* [TEXTE DU DOCUMENT]:

Principaux sites Internet concernant la discipline :
L’essentiel
Cette distinction est apparue progressivement avant d’avoir été consacrée par la Constitution de 1958 et les lois organiques subséquentes. Cependant dans le langage courant, les deux notions sont largement confondues.
La notion centrale a longtemps été la notion de
budget. Ainsi, le décret du 31 mai 1862 portant règlement général sur la comptabilité publique disposait : « Le
budget est l’acte par lequel sont prévues et autorisées les recettes et les dépenses annuelles de l’État ». Il ressortait de cette définition que le budget présentait trois caractères : il était un acte de
prévision, il était un acte d’
autorisation, il était
annuel. Sur le plan formel, le budget était une loi adoptée par le Parlement, mais son contenu pouvait donner à penser qu’il s’agissait d’un acte administratif (présentation de comptes).
Suite à l’intervention de plus en plus forte de l’État dans l’économie (2 guerres mondiales, crise économique de 1929...), la notion de
loi de finances va apparaître avec le décret du 19 juin 1956 pour se dissocier de celle de budget : « Le budget de l’État prévoit et autorise, en la forme législative, les charges et les ressources de l’État. Il est arrêté par le Parlement dans la
loi de finances qui traduit les objectifs économiques et financiers du Gouvernement ».
La Constitution de 1958 a repris cette notion pour d’ailleurs ne plus faire référence qu’à elle, en occultant totalement celle de budget (art. 34, 39 et 47). Les lois organiques prises en application de la Constitution préciseront la portée de ces deux notions.
Selon la loi organique du 1er août 2001 (art. 1er), « les lois de finances déterminent, pour un exercice, la nature, le montant et l’affectation des ressources et des charges de l’État, ainsi que l’équilibre budgétaire et financier qui en résulte ». La formulation est quasiment la même que celle figurant dans l’ordonnance du 2 janvier 1959, à la notable exception près que désormais les lois de finances ne fixent plus elles-mêmes un équilibre économique et financier, puisqu’elles se bornent à fixer un équilibre budgétaire et financier.
Cependant, l’article 1er poursuit : « Les lois de finances tiennent compte d’un équilibre économique défini, ainsi que des objectifs et des résultats des programmes qu’elles déterminent ».

* [DONNÉES FOURNIES]:

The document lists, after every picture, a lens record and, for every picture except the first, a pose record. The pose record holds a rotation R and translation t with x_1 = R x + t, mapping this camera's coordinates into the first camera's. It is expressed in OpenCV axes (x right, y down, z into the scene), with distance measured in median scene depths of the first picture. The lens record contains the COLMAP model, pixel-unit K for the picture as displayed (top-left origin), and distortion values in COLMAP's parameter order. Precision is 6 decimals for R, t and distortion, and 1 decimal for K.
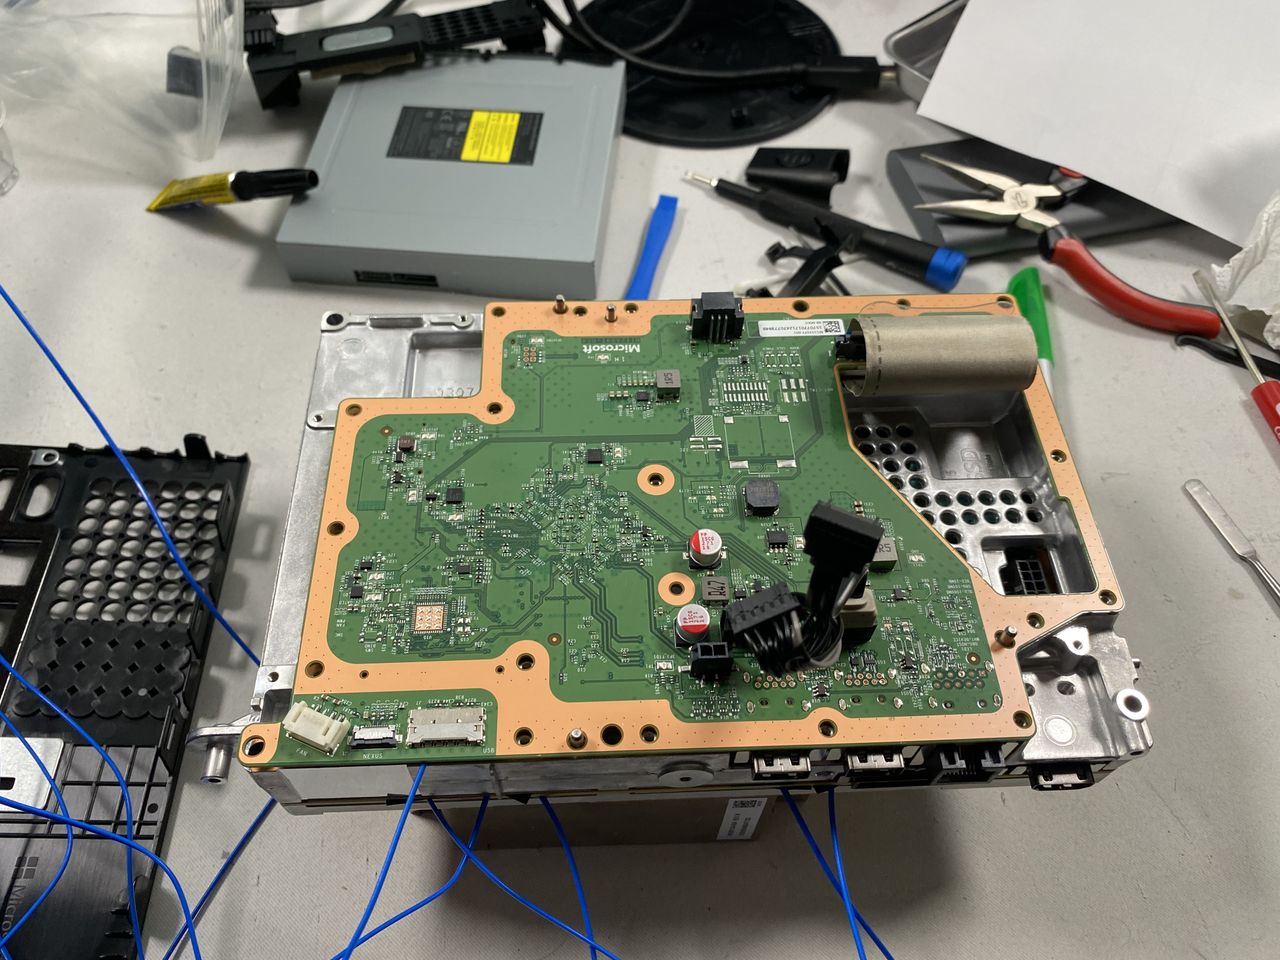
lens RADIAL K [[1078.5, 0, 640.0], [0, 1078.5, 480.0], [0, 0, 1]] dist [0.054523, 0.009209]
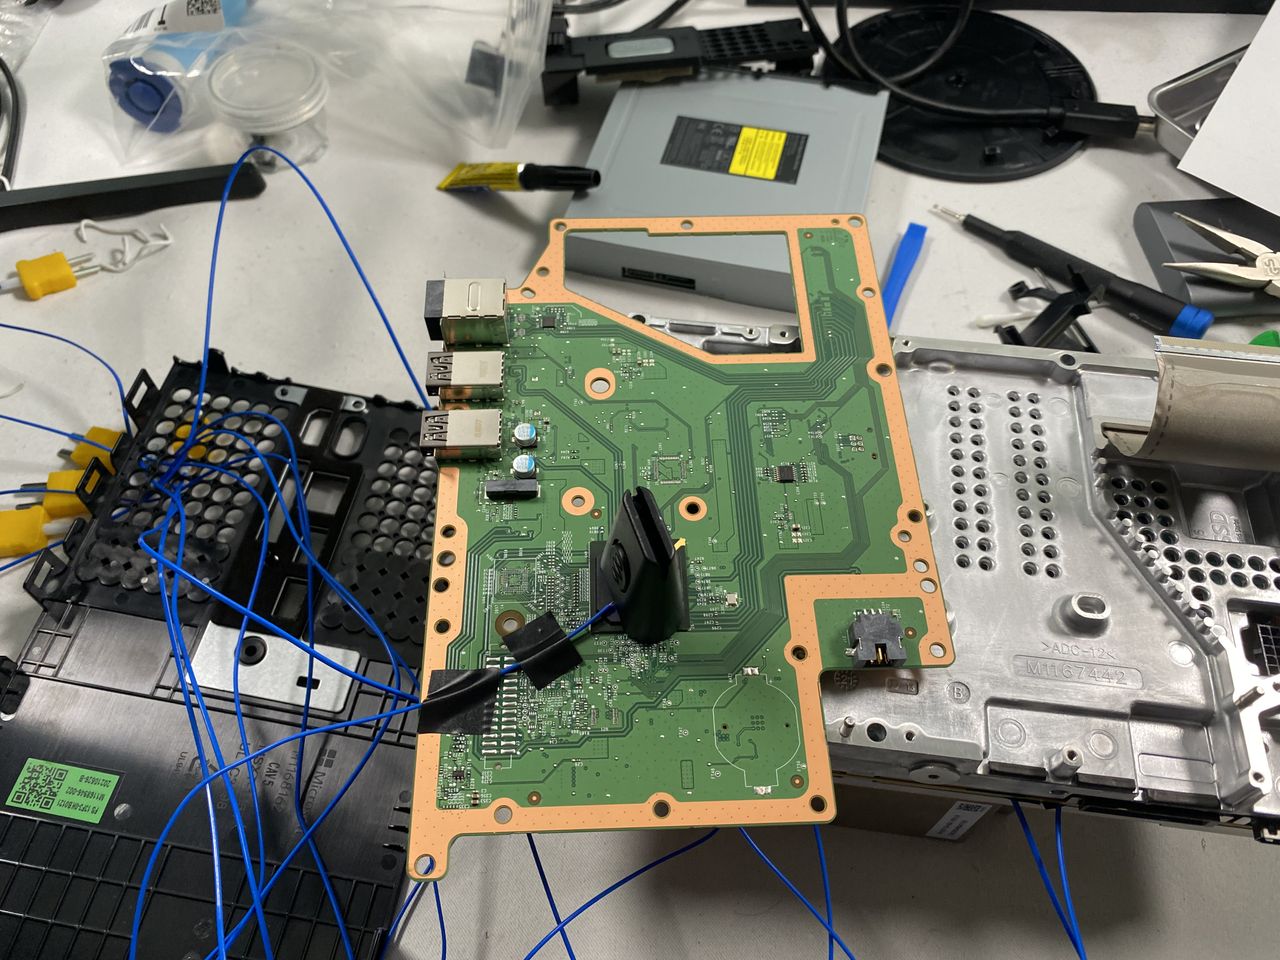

* [ÉNONCÉ DE L'EXERCICE]:
D'après le texte du document, quel décret a fait apparaître la notion de loi de finances ? Veuillez vous appuyer uniquement sur le texte du document.

* [SOLUTION DU PROBLÈME]:
Le décret du 19 juin 1956.